Perhaps this is why they have attracted friends who seem to be complete messes, and whose lives, in contrast, are studies in mistakes and regret. First there is Mary, Gerri’s co-worker, who has developed, over the years, an inappropriate obsession with Jerry’s son (as compensation for her own ruined relationships, she senses that she is aging quickly and is over-ready to attach herself to the nearest breathing male). Then there is Tom’s friend, Ken, whose boyhood friend has recently passed away (as has his wife) and whose college exploits are taunting memories. Ken has let himself get overweight and over-emotional and is a “there but for the grace of god go I” rebuke to Tom the way that Mary’s desperateness gently rebukes Gerri’s life.

There’s also an evil double for Joe, the son: a nephew named Rodney who proceeds to terrorize his father (Tom’s brother) after the death of his mother. Rodney resents the ministrations of Tom and Gerri as their natural understanding of what to do and how to handle the situation seems to be a rebuke to the anguish he wishes to languish in. In a brilliant moment, Joe and Rodney end up staring at each other after Rodney goes on a tirade and drives out all the guests from his father’s reception for the recently deceased mother. “What are you staring at,” says Rodney belligerently, just itching for a fight, in one of the movie’s few tense moments. “You,” says Joe - he holds Rodney’s gaze a moment longer, long enough to say, “I could take you,’ then averts his eyes, saying “but I won’t.”
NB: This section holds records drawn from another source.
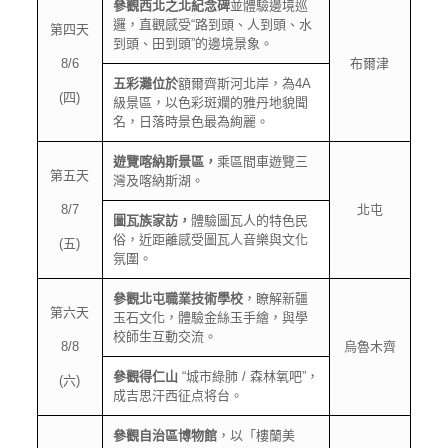
參觀西北之北紀念碑
並體驗邊境巡
邏，直觀感受“路到頭、人到頭、水
第四天
到頭、田到頭”的邊境景象。
8/6
布爾津
五彩灘位於
額爾齊斯河北岸，為4A
(四)
級景區，以色彩斑斕的雅丹地貌聞
名，日落時景色最為絢麗。
遊覽喀納斯景區，
乘區間車遊覽三
第五天
灣及喀納斯湖。
8/7
北屯
圖瓦族家訪，
體驗圖瓦人的特色民
俗，近距離感受圖瓦人音樂與文化
(五)
氛圍。
參觀北屯職業技術學校
，瞭解新疆
第六天
玉石文化，體驗金絲玉手繪，與學
校師生互動交流。
8/8
烏魯木齊
參觀得仁山
“城市綠肺 / 森林氧吧”，
(六)
成吉思汗西征点将台。
參觀自治區博物館
，以「樓蘭美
The Hemples, then, and even their son, are a perfect measure of assertion and demureness, just enough to get through life's turmoils and challenges with a meager level of happiness, dignity, and bemusement. All that perfected modulation can't save some of the friends and family around them, whose self-absorbing unhappiness blinds them to the steps they need to take.
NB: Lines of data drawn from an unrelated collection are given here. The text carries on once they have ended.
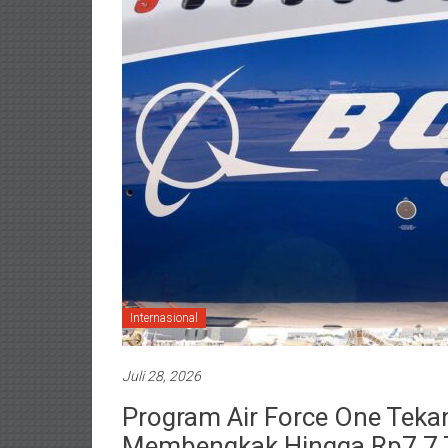
Internasional
Juli 28, 2026
Program Air Force One Teka
Membengkak Hingga Rp7,7 T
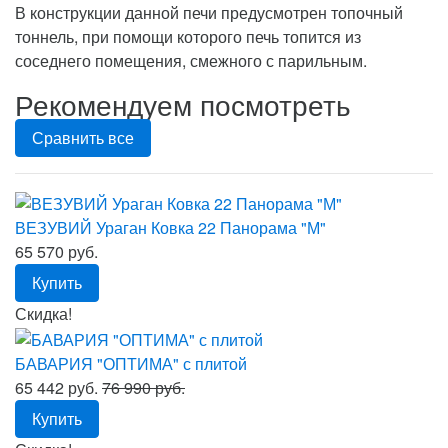
В конструкции данной печи предусмотрен топочный
тоннель, при помощи которого печь топится из
соседнего помещения, смежного с парильным.
Рекомендуем посмотреть
Сравнить все
ВЕЗУВИЙ Ураган Ковка 22 Панорама "М"
65 570 руб.
Купить
Скидка!
БАВАРИЯ "ОПТИМА" с плитой
65 442 руб.
76 990 руб.
Купить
What’s lovely about this film is how it keeps all these characters in balance – the patient and mannered happiness of the main family (which we clearly see requires work to maintain – they way they maintain their share of the communal garden) – and the desperate, unhappy lives of the less fortunate friends and family around them. The film doesn’t really judge any of these characters, and it’s clear that their relationships are as complicated as real life. Tom and Gerri may administer to their friends, but they are also fiercely protective of their own family, and who they let in to the family isn’t just anyone (as is made clear by Katie - Joe’s new girlfriend – who’s spunky intelligence qualifies her for immediate acceptance, whereas Mary finds herself summarily tossed out after nearly thirty years). Perhaps they lead on their friends a bit too much; perhaps their friends take advantage a bit too much. Perhaps Gerri presses facing up to reality a bit too hard; perhaps her ability to do so is what has kept this family together and on track. Like life, all these contradictory thoughts seem well to be true.

I saw this movie while vacationing in the desert, and like a desert, the quiet subdued drama may be misleading. There are two main blow-ups (the second one well prepared), but a lot more said in the quiet moments of casual conversation, character study, and interaction. Like desert vegetation, a lot is here if you look for it. More than any movie in recent memory, Another Year slows down the drama and focuses on characters enough to really capture the inexorable patterns of friendship and family, or our real lives.